AVAILABLE RECORDS:

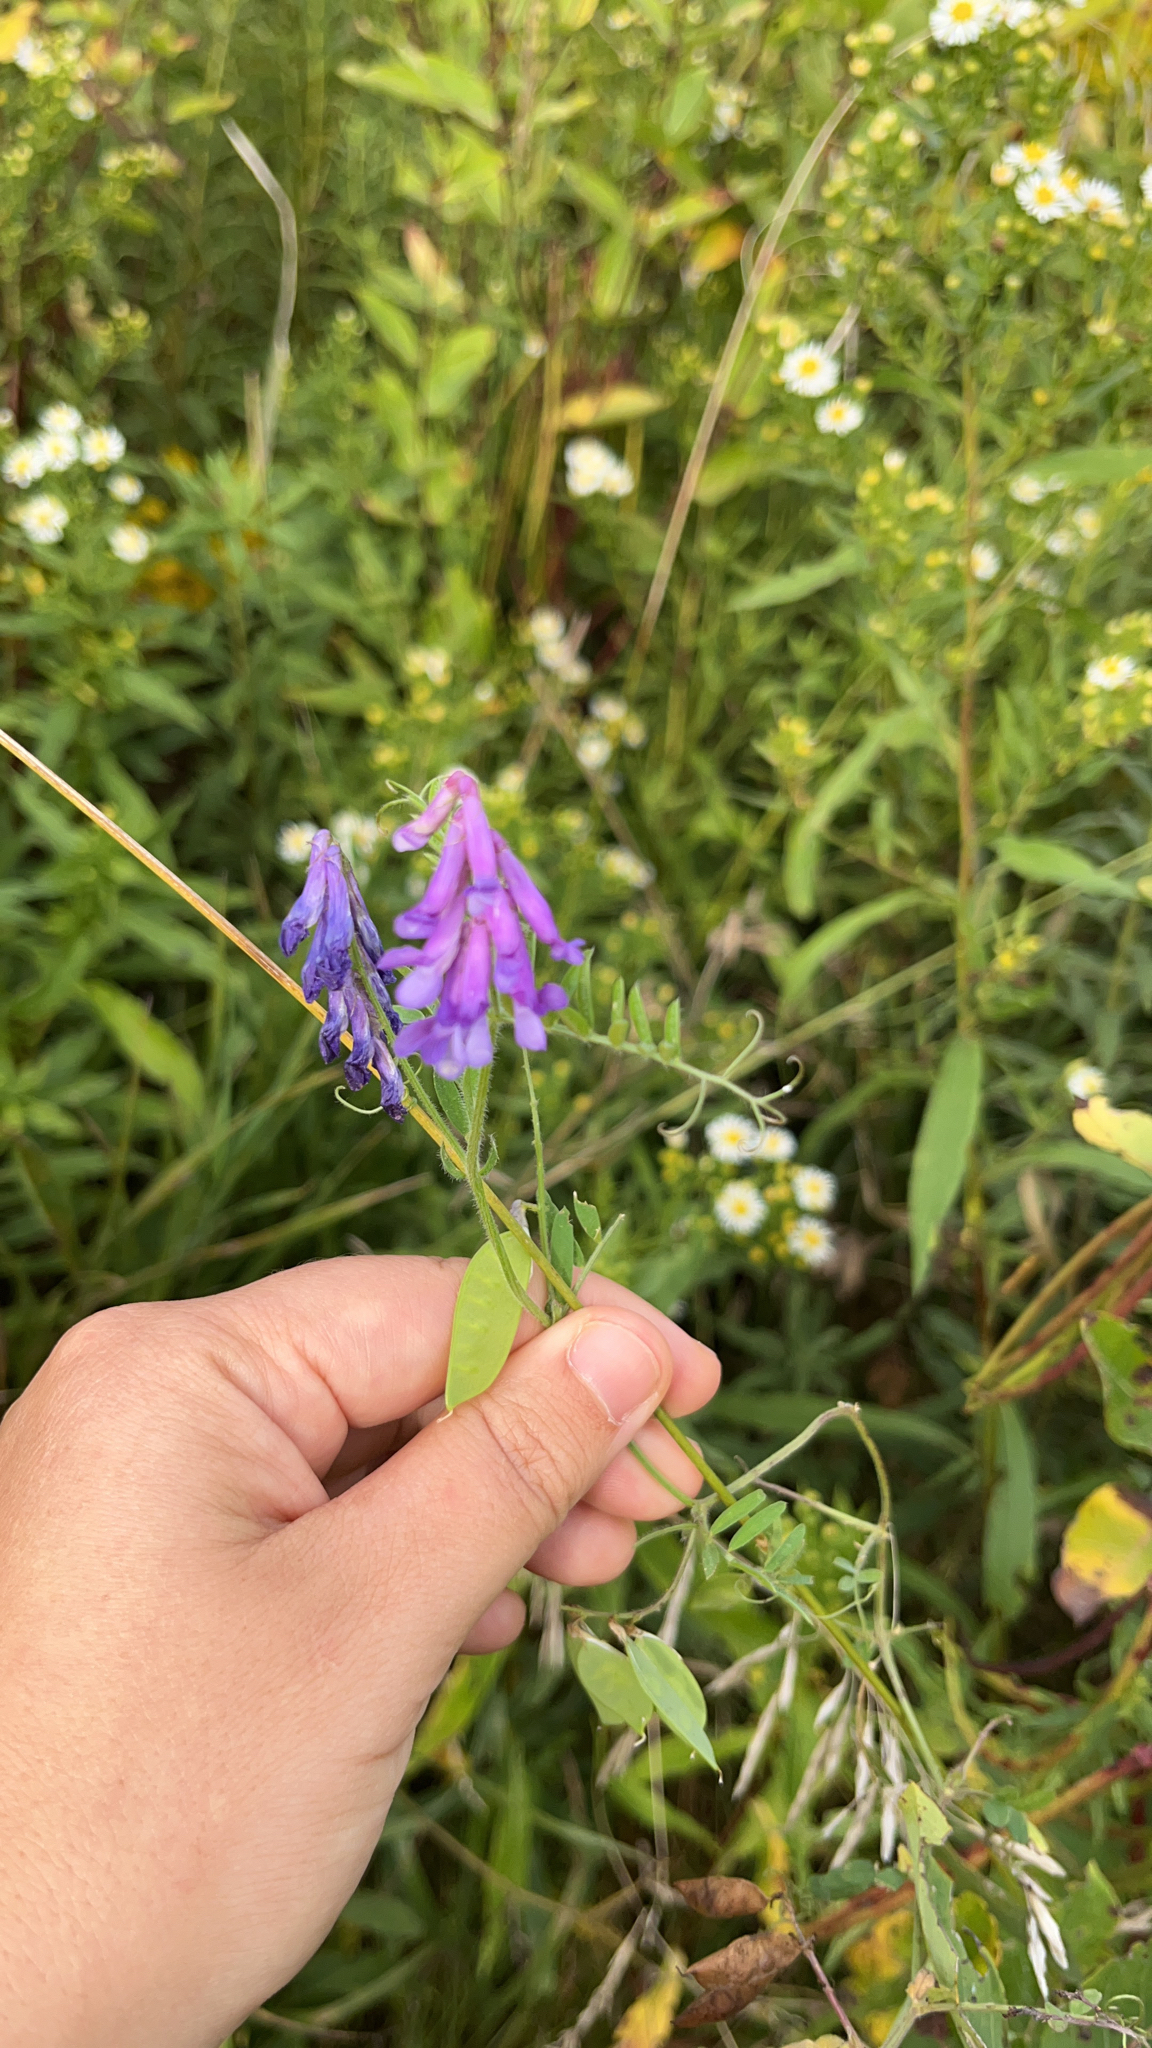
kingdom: Plantae
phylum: Tracheophyta
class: Magnoliopsida
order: Fabales
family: Fabaceae
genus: Vicia
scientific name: Vicia villosa
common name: Fodder vetch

TASK REQUIREMENTS: Output the entry lines from the one holding "phylum: Tracheophyta" through the end of the entries, inclusive, as a Markdown table with the columns Row and Entry line. Skip any blank lines.

FULL ANSWER:
| Row | Entry line |
|---|---|
| 1 | phylum: Tracheophyta |
| 2 | class: Magnoliopsida |
| 3 | order: Fabales |
| 4 | family: Fabaceae |
| 5 | genus: Vicia |
| 6 | scientific name: Vicia villosa |
| 7 | common name: Fodder vetch |